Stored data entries
------------------------------------------------------------
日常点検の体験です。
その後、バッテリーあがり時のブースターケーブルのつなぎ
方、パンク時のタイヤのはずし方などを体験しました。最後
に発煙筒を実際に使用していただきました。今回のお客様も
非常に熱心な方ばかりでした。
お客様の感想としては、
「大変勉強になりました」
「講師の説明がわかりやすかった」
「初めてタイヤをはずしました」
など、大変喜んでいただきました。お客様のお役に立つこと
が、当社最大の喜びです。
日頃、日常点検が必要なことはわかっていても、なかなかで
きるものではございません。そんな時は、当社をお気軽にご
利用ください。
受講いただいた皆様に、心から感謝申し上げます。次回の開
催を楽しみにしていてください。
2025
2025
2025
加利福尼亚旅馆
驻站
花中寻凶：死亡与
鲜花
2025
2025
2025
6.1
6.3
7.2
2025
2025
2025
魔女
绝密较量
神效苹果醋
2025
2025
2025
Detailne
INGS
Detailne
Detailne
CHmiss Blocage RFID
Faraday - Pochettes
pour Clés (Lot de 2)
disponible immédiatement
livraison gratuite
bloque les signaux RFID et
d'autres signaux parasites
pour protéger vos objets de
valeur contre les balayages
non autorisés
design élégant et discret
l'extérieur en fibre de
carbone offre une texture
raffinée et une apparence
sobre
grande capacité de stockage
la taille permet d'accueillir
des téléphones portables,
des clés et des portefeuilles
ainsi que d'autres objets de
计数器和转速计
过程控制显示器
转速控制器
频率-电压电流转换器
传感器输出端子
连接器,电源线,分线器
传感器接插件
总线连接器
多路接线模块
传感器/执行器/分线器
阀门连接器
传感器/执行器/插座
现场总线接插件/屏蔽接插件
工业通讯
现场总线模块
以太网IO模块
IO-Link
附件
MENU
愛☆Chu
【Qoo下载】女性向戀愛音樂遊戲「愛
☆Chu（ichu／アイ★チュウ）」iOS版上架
------------------------------------------------------------
▸ WHAT NEEDS TO BE DONE: Reproduce all lines from the records above that include the word "objets".

▸ SOLUTION TO THE EXERCISE:
pour protéger vos objets de
ainsi que d'autres objets de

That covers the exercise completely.